Mexibús Line III was the second line in service. It runs 23 kilometers from Pantitlán (transfer for multiple lines of the Mexico City Metro) in Mexico City proper to Chimalhuacán and Chicoloapan municipalities of the State of Mexico. The concessionaire is Red de Transporte de Oriente S.A. de C.V. There are 45 stations, 3 terminals, and 85 buses. The line began construction at the end of 2010,

and began operations on 30 April 2013.

==== Line IV: La Raza – Universidad Mexiquense del Bicentenario ====

Mexibús Line IV is the fourth line in service. It runs 22.3 kilometers from La Raza (transport hub for multiple transport services) in Mexico City proper to Ojo de Agua, Tecámac, Mexico. The concessionaire is Transmasivo. There are 30 stations, 2 terminals, and 71 buses. The line began construction in June 2014, and was expected to open since 2015. It started free pre-operative tests on 24 February 2021. Operations started on 9 October 2021. On 7 April 2024, the southern expansion from the Indios Verdes station to the La Raza metro station station came into operation.

==Expansion==
Mexibús plans to extend Line IV to Felipe Ángeles International Airport ("AIFA") by 2023, adding to current service that Line I provides.

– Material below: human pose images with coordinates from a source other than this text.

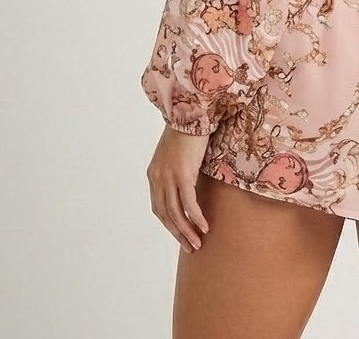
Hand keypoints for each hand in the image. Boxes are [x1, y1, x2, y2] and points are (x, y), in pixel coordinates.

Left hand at [146, 124, 210, 251]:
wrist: (190, 111)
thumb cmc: (188, 129)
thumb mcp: (178, 153)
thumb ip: (179, 169)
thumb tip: (191, 180)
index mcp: (154, 174)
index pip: (159, 207)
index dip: (170, 223)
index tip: (182, 233)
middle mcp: (158, 178)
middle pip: (165, 215)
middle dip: (178, 233)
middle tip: (190, 247)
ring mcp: (169, 177)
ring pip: (176, 213)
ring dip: (187, 231)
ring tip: (197, 244)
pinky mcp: (182, 175)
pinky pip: (189, 204)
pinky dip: (196, 218)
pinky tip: (204, 227)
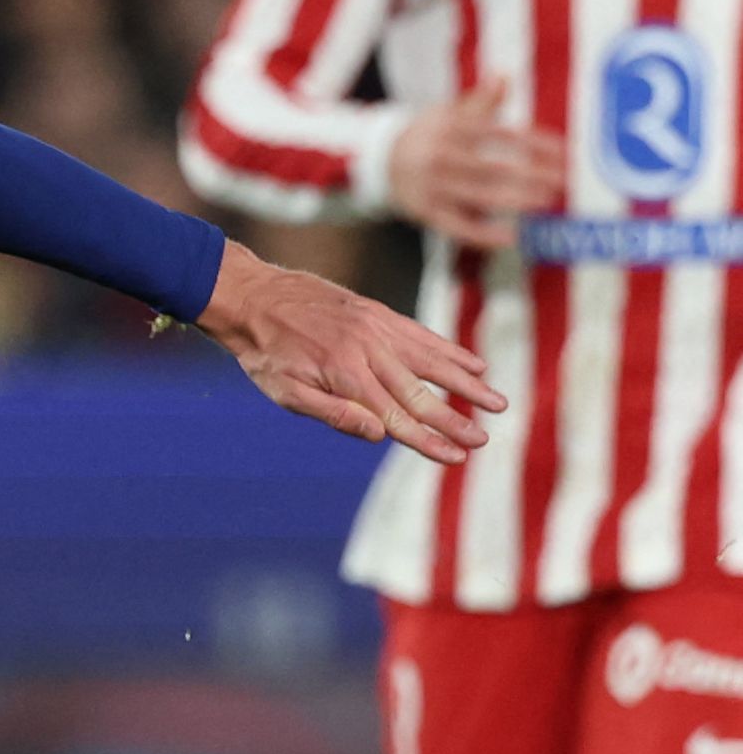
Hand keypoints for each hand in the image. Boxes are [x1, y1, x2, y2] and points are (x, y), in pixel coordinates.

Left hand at [195, 237, 503, 464]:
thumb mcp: (285, 392)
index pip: (395, 416)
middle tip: (485, 440)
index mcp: (345, 375)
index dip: (428, 439)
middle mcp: (368, 350)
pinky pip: (422, 335)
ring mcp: (378, 328)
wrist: (255, 297)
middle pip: (420, 392)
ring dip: (467, 384)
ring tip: (497, 402)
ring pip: (432, 361)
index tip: (456, 456)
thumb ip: (333, 413)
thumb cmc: (267, 354)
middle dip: (455, 419)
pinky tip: (474, 365)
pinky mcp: (380, 313)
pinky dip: (450, 351)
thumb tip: (378, 434)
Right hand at [385, 80, 563, 249]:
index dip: (536, 144)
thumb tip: (504, 76)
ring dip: (516, 200)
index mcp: (453, 128)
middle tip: (562, 181)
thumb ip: (481, 100)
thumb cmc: (428, 135)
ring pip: (480, 196)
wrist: (377, 159)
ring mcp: (433, 186)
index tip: (564, 153)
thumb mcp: (449, 113)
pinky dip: (484, 235)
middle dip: (532, 175)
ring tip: (545, 202)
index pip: (503, 135)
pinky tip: (510, 237)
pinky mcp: (425, 211)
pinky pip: (458, 226)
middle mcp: (442, 156)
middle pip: (495, 167)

===Line V: Lechería – El Rosario===
On 24 July 2024, the state government announced a new line that would run from Lechería, Tultitlán, to Metrobús El Rosario, in Azcapotzalco, Mexico City. It is expected to run up to 22 kilometers along Vía Gustavo Baz in Cuautitlán Izcalli and Western Tlalnepantla de Baz, State of Mexico. Its construction will start in 2026.

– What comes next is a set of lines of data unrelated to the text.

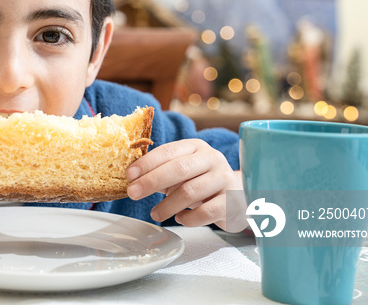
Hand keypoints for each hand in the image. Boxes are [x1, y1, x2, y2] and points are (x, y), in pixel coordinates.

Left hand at [126, 139, 246, 231]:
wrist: (238, 196)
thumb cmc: (202, 181)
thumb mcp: (183, 171)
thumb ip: (161, 171)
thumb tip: (132, 178)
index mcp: (196, 147)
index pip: (168, 151)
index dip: (147, 163)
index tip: (129, 175)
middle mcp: (212, 159)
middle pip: (179, 169)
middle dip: (151, 181)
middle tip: (133, 193)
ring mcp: (224, 179)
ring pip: (191, 191)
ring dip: (167, 205)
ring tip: (155, 214)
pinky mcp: (231, 201)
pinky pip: (206, 212)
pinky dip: (188, 218)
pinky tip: (179, 219)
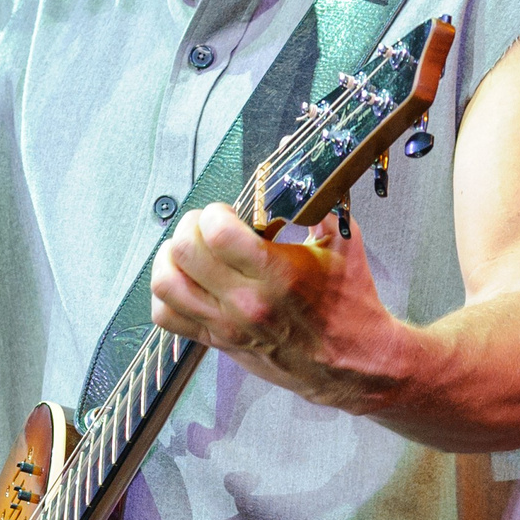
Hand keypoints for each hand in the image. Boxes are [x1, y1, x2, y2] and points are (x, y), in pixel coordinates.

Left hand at [149, 202, 405, 412]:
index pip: (216, 232)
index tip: (229, 213)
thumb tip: (294, 156)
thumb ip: (315, 201)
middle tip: (210, 227)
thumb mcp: (344, 243)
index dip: (216, 213)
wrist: (353, 363)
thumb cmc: (350, 303)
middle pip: (184, 251)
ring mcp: (227, 325)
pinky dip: (167, 293)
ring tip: (193, 249)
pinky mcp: (217, 341)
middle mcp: (246, 302)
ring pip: (166, 283)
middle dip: (193, 226)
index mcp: (278, 274)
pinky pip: (166, 316)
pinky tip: (189, 279)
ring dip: (172, 257)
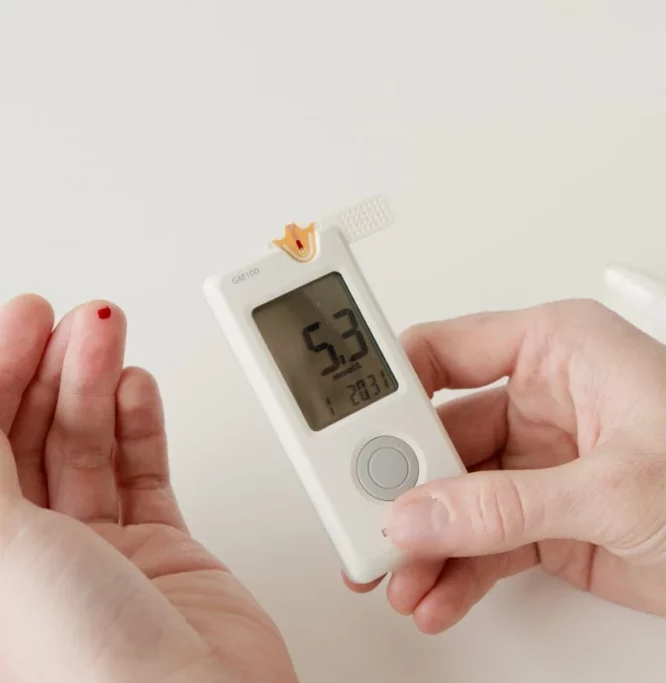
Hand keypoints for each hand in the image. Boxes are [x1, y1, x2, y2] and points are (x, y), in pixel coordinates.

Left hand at [0, 295, 297, 682]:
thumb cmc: (88, 664)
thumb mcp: (4, 549)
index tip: (24, 320)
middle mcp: (31, 557)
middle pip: (28, 441)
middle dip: (49, 369)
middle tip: (73, 318)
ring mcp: (97, 555)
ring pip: (90, 449)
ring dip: (97, 386)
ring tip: (109, 335)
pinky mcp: (162, 553)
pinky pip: (144, 475)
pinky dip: (142, 426)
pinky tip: (137, 388)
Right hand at [350, 299, 665, 637]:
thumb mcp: (616, 485)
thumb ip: (507, 504)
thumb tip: (422, 512)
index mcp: (560, 351)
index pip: (444, 351)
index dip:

===Line VI: Lerma – Zinacantepec===
On 19 November 2024, a line was announced to run from Lerma railway station, in the municipality of the same name, to Zinacantepec. It would benefit the municipalities of Zinacatepec, Toluca, Metepec, San Mateo Atenco and Lerma.

===Line VII: Vicente Villada – Panteón de los Rosales===
The line will start at the Vicente Villada station of Line III in Nezahualcóyotl and it will run along Avenida Chimalhuacán 3.5 kilometers until it reaches the CBTIS 6 institution and then until the Panteón de los Rosales municipal cemetery.